Make no mistake, in a state as large and diverse as California this is a herculean task.
The good news is that medical, dental and vision plans are fighting like the dickens to get a chance to compete in this new marketplace. They are not abandoning it.
So the controversy over how to include vision plans, as reported by Dale Kasler in Wednesday's Bee, should be seen as a healthy sign.
VSP Vision Care, the largest vision benefits company in the United States, founded in 1955 and headquartered in Rancho Cordova, wants to be able to compete to offer stand-alone vision plans through the exchange to currently uninsured individuals and small businesses.
The California exchange board should make that possible when the exchange opens January 2014, not waiting until future years.
The board already has had to make some tough decisions.
It has had to decide whether the exchange should focus only on offering "essential benefits" plans to individuals and small businesses for the January 2014 opening. Under the federal law, dental and vision coverage is an essential benefit for kids only.

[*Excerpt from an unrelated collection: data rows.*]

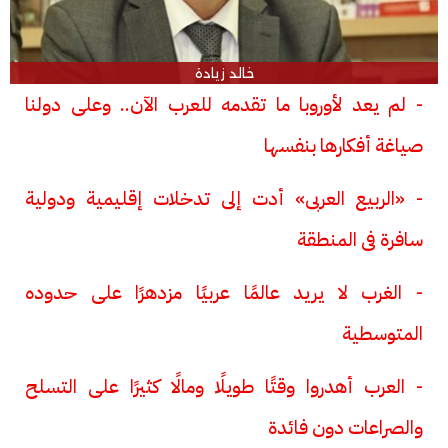
خالد زيادة
- لم يعد لأوروبا ما تقدمه للعرب الآن.. وعلى دولنا
صياغة أفكارها بنفسها
- «الربيع العربى» أدت إلى تدخلات إقليمية ودولية
سافرة فى المنطقة
- الغرب لا يريد عالمًا عربيًا مزدهرًا على حدوده
المتوسطية
- العرب أهدروا وقتًا طويلًا ومالًا كثيرًا على التسلح
والصراعات دون فائدة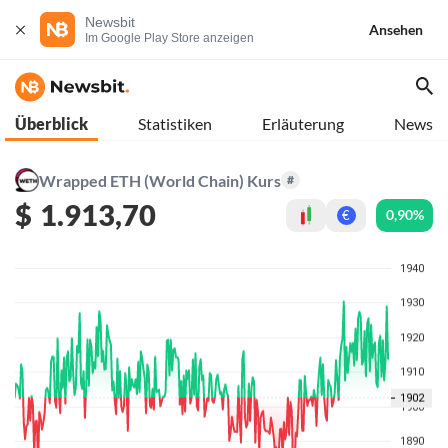
Newsbit
Ansehen
Im Google Play Store anzeigen
Überblick
Statistiken
Erläuterung
News
Wrapped ETH (World Chain) Kurs
#
$
1.913,70
0,90%
€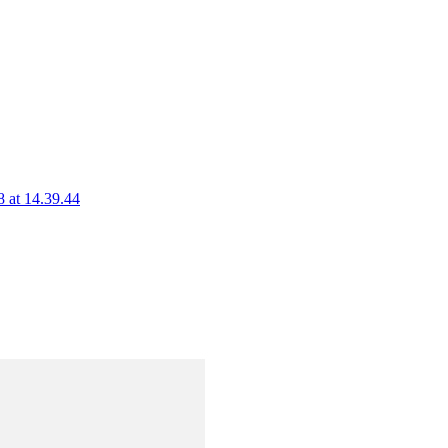
 at 14.39.44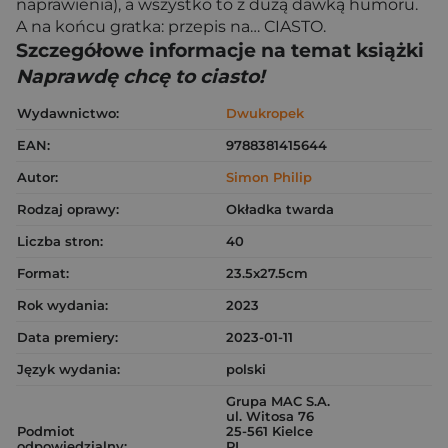
naprawienia), a wszystko to z dużą dawką humoru.
A na końcu gratka: przepis na… CIASTO.
Szczegółowe informacje na temat książki
Naprawdę chcę to ciasto!
Wydawnictwo:
Dwukropek
EAN:
9788381415644
Autor:
Simon Philip
Rodzaj oprawy:
Okładka twarda
Liczba stron:
40
Format:
23.5x27.5cm
Rok wydania:
2023
Data premiery:
2023-01-11
Język wydania:
polski
Grupa MAC S.A.
ul. Witosa 76
Podmiot
25-561 Kielce
odpowiedzialny:
PL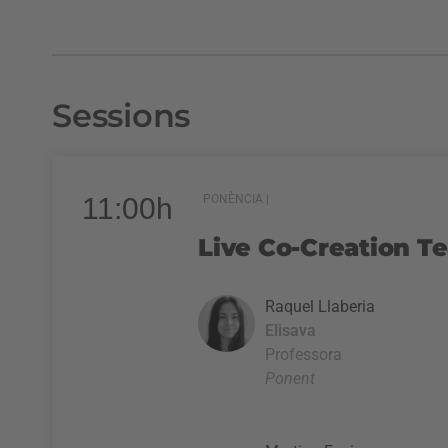
Sessions
11:00h
PONÈNCIA |
Live Co-Creation T
Raquel Llaberia
Elisava
Professora
Ponent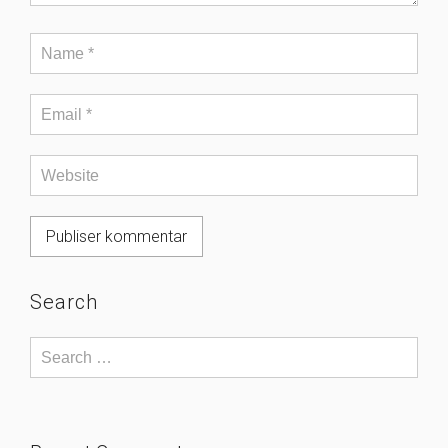
Search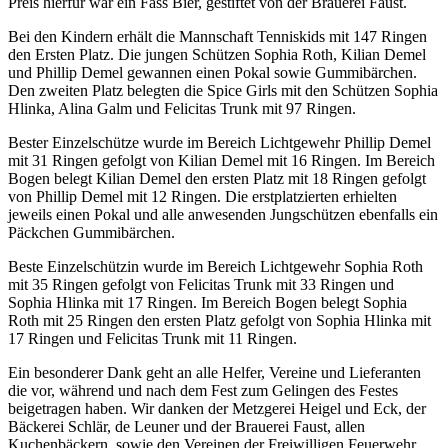
Preis hierfür war ein Fass Bier, gestiftet von der Brauerei Faust.
Bei den Kindern erhält die Mannschaft Tenniskids mit 147 Ringen
den Ersten Platz. Die jungen Schützen Sophia Roth, Kilian Demel
und Phillip Demel gewannen einen Pokal sowie Gummibärchen.
Den zweiten Platz belegten die Spice Girls mit den Schützen Sophia
Hlinka, Alina Galm und Felicitas Trunk mit 97 Ringen.
Bester Einzelschütze wurde im Bereich Lichtgewehr Phillip Demel
mit 31 Ringen gefolgt von Kilian Demel mit 16 Ringen. Im Bereich
Bogen belegt Kilian Demel den ersten Platz mit 18 Ringen gefolgt
von Phillip Demel mit 12 Ringen. Die erstplatzierten erhielten
jeweils einen Pokal und alle anwesenden Jungschützen ebenfalls ein
Päckchen Gummibärchen.
Beste Einzelschützin wurde im Bereich Lichtgewehr Sophia Roth
mit 35 Ringen gefolgt von Felicitas Trunk mit 33 Ringen und
Sophia Hlinka mit 17 Ringen. Im Bereich Bogen belegt Sophia
Roth mit 25 Ringen den ersten Platz gefolgt von Sophia Hlinka mit
17 Ringen und Felicitas Trunk mit 11 Ringen.
Ein besonderer Dank geht an alle Helfer, Vereine und Lieferanten
die vor, während und nach dem Fest zum Gelingen des Festes
beigetragen haben. Wir danken der Metzgerei Heigel und Eck, der
Bäckerei Schlär, de Leuner und der Brauerei Faust, allen
Kuchenbäckern, sowie den Vereinen der Freiwilligen Feuerwehr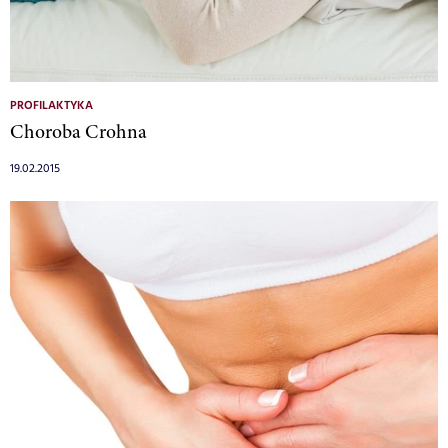
PROFILAKTYKA
Choroba Crohna
19.02.2015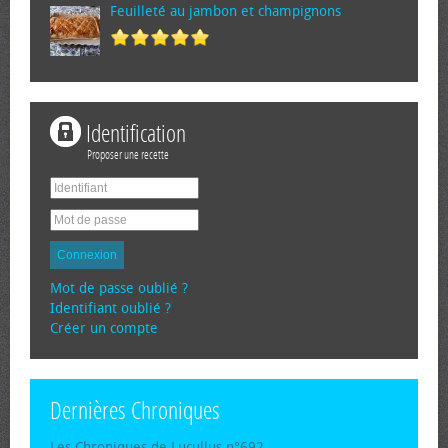
Feuilleté au jambon et champignons
Identification
Proposer une recette
Connexion
Mot de passe oublié ?
Identifiant oublié ?
Créer un compte
Dernières Chroniques
Les Chroniques de Lucullus n°692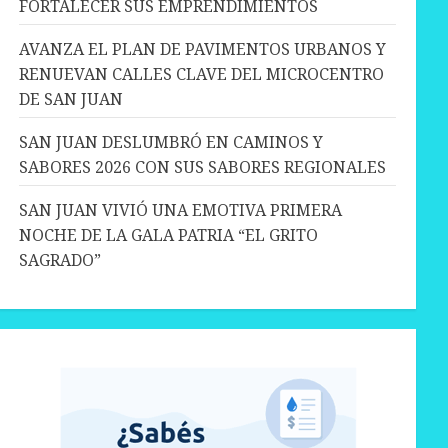
FORTALECER SUS EMPRENDIMIENTOS
AVANZA EL PLAN DE PAVIMENTOS URBANOS Y
RENUEVAN CALLES CLAVE DEL MICROCENTRO
DE SAN JUAN
SAN JUAN DESLUMBRÓ EN CAMINOS Y
SABORES 2026 CON SUS SABORES REGIONALES
SAN JUAN VIVIÓ UNA EMOTIVA PRIMERA
NOCHE DE LA GALA PATRIA “EL GRITO
SAGRADO”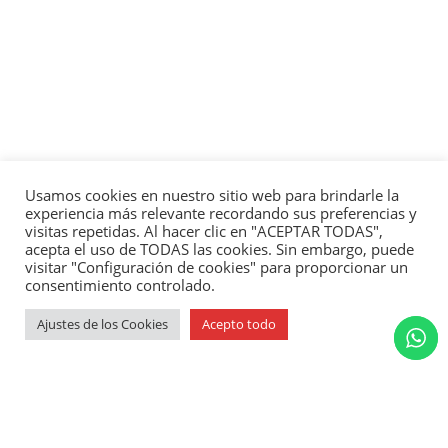
Usamos cookies en nuestro sitio web para brindarle la
experiencia más relevante recordando sus preferencias y
visitas repetidas. Al hacer clic en "ACEPTAR TODAS",
acepta el uso de TODAS las cookies. Sin embargo, puede
visitar "Configuración de cookies" para proporcionar un
consentimiento controlado.
Ajustes de los Cookies
Acepto todo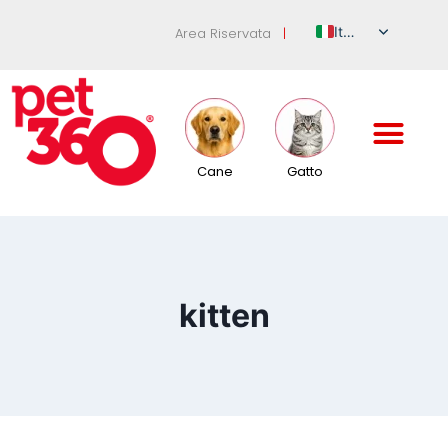
Italian
Area Riservata
|
English
German
French
Spanish
Cane
Gatto
Russian
kitten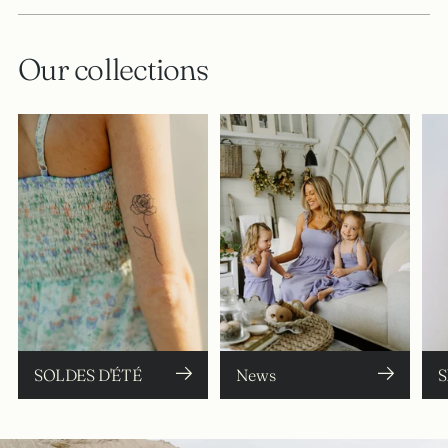
Our collections
SOLDES D'ÉTÉ
News
S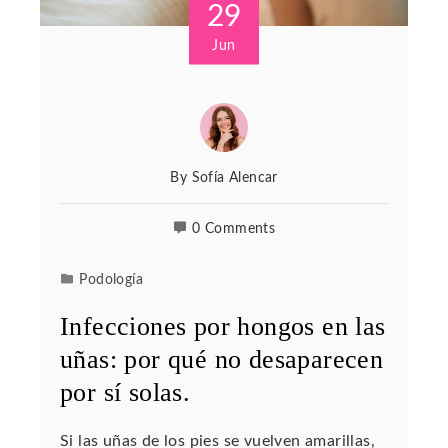
29
Jun
By
Sofía Alencar
0 Comments
Podología
Infecciones por hongos en las
uñas: por qué no desaparecen
por sí solas.
Si las uñas de los pies se vuelven amarillas,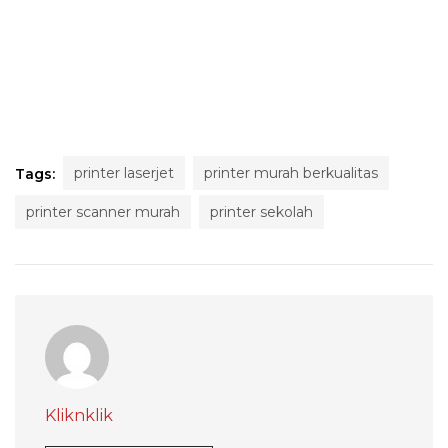
printer laserjet
printer murah berkualitas
Tags:
printer scanner murah
printer sekolah
Kliknklik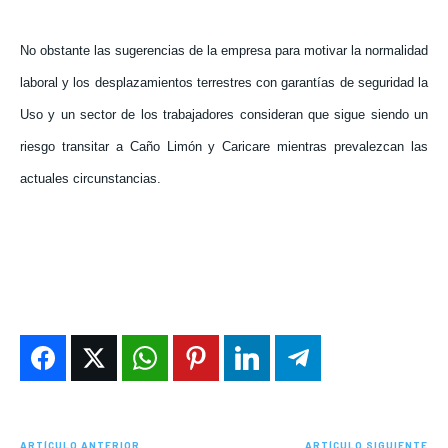
No obstante las sugerencias de la empresa para motivar la normalidad
laboral y los desplazamientos terrestres con garantías de seguridad la
Uso y un sector de los trabajadores consideran que sigue siendo un
riesgo transitar a Caño Limón y Caricare mientras prevalezcan las
actuales circunstancias.
ARTÍCULO ANTERIOR
ARTÍCULO SIGUIENTE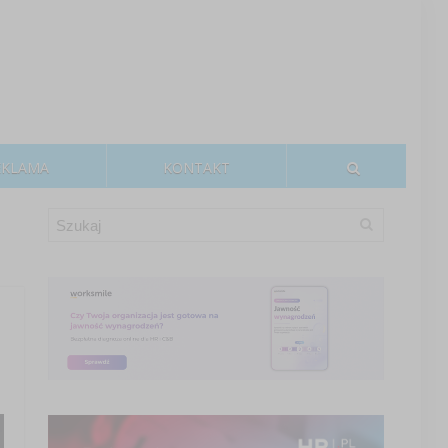
EKLAMA
KONTAKT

So states have had to decide whether their exchanges also will offer supplemental dental and vision coverage for adults.
The California exchange board has decided to do both essential coverage for kids and supplemental coverage for adults, a good thing.
But here's the rub. While federal law says that essential dental coverage for kids can either be embedded in a comprehensive medical plan or stand alone, it says nothing about vision. So the board, in an initial decision in August, said that essential vision coverage for kids could be offered only if it is embedded in a comprehensive medical plan not as a stand-alone plan.
This makes no sense. In the current private market, dental and vision coverage is rarely embedded in medical coverage; it is sold in stand-alone policies. In fact, more than 90 percent of dental and vision care in California is delivered by stand-alone plans. In public programs, such as California's existing Healthy Families program, vision coverage is delivered only through stand-alone plans.
Yes, the board is right that the addition of federal subsidies for individuals based on their income makes things complex if you have to divide payments between separate medical, dental and vision plans. But if the exchange already is figuring out how to handle stand-alone dental, it certainly can do the same for stand-alone vision.
Private employers have been offering medical, dental and vision separately for years, with a mix of employer-subsidy and employee payments.
The exchange can do this, too.
To its credit, the board is allowing stand-alone vision plans for adults as a supplement for small businesses. Oddly, however, it is not allowing stand-alone vision plans as a supplement for individuals.
Certainly it is true that, today, most people get stand-alone vision coverage through an employer; it is not at all common in today's individual market. For example, of VSP's 14.2 million current customers, only 20,000 buy stand-alone vision plans as individuals.
But Al Schubert, a vice president at VSP, sees a growing, emerging individual market ahead with the federal health care overhaul and sees opportunities in both the small business and individual markets in state exchanges. "We don't want the market correction to leave us behind," he told the editorial board.
The exchange board has said it would revisit its August decision at its October meeting. Stand-alone dental and vision plans should be offered the same way in the exchange's small business and individual markets as an essential benefit for kids and a supplement for adults on Day 1, 2014. That makes consumer choice simple and it allows a key local firm to compete in the new marketplace.